Being a geek, my favorite game show is Jeopardy! We gather around from time to time at the day job and read Jeopardy! questions to one another, training for that shining day where I might actually get that callback to be on the show. I try to keep myself mentally fit, reading facts from The New York Times and memorizing the originator of the "world's silliest bottom burp." The answer to the latter is "Rik" for those of you fans of BBC's The Young Ones.
So in light of both my fandom of Jeopardy! and my fascination with cybernetics and transhumanism, you can imagine how interesting the past week has been. An IBM computer system named "Watson" appeared on the game show and managed to best the game's greatest players. This was quite a test for artificial intelligence. After all, many questions on Jeopardy! deal with the nuances of language. Would "Watson" be able to parse these subtleties? The answer appears to be a resounding "yes."

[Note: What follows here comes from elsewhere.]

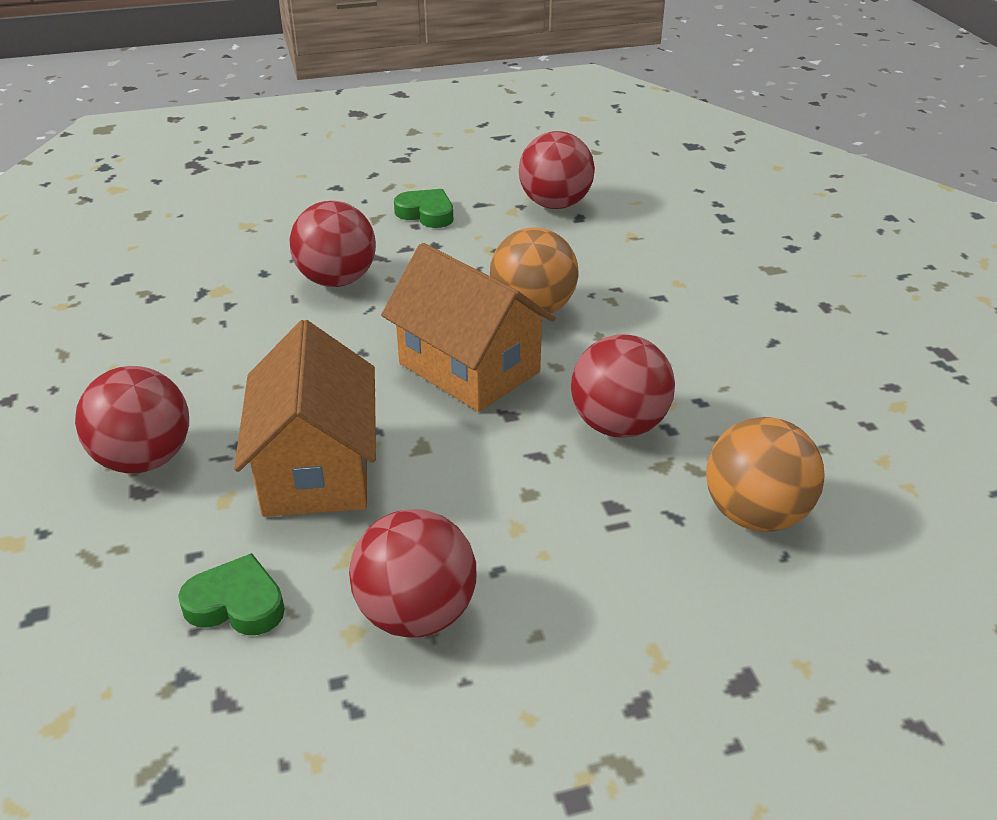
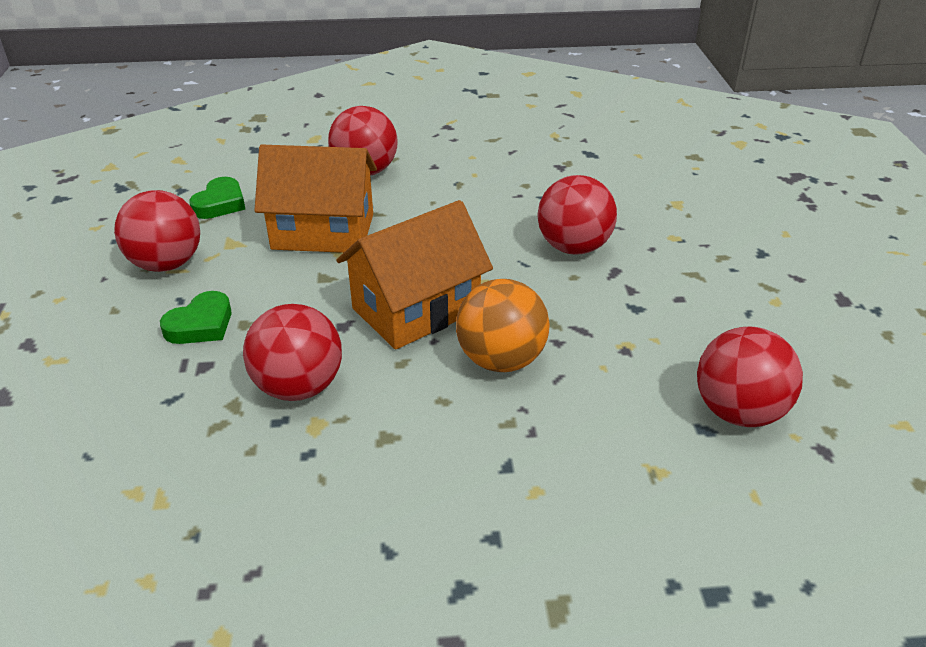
camera: 100 degrees right, 0 degrees up
(426, 213) = (705, 307): green heart -> green heart (201, 325)
(755, 514) = (141, 449): orange ball -> none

Dr. Ray Kurzweil, author of The Singularity Is Near and a transhuman guru, wrote an essay called "The Significance of Watson," reflecting on the AI's triumph. One of the interesting points that Kurzweil brings up is the defensive nature that people tend to take on when confronted with this form of technological achievement. When IBM's Deep Blue computer defeated champion Gary Kasparov in chess back in 1997, many wrote it off as "well, that's just chess." In other words, the game is not exactly exemplary of human thinking. That position is tenuous at best, but it was there. Now comes this victory for a "thinking machine" that seems to handle the random intricacies of human language. Again, I am thinking people will downplay this by saying, "it's just a game show, for cryin' out loud."
Not so fast.
Kurzweil has predicted that computers will not only achieve intelligence but will attain human-like consciousness by 2030. Watson is another brick in the road towards that point, that "singularity" wherein the difference between human and machine becomes paper thin. This is no small achievement and I would argue that anyone attempting to downplay it is reacting in part out of fear of some sci-fi scenario where humans lose legitimacy. If anything, artificial intelligence such as Watson will greatly benefit us.
I recently read of Watson's relevancy explained via this scenario: Imagine a patient goes into a doctor's office complaining of certain symptoms. An AI takes these symptoms and returns six different diagnoses. Of those six, it is likely that one or two of them will be unlikely or just outlandish. Discounting them, if there is but one other likely diagnosis in the bunch that the doctor might not have otherwise considered, then the AI has paid for itself. Still, we're a bit of a ways from something like Watson fitting on either our desktops or in our smart phones. Watson runs on 90 servers. But that will not be an obstacle for much longer.
Except for the fact that I may never win on Jeopardy! that is.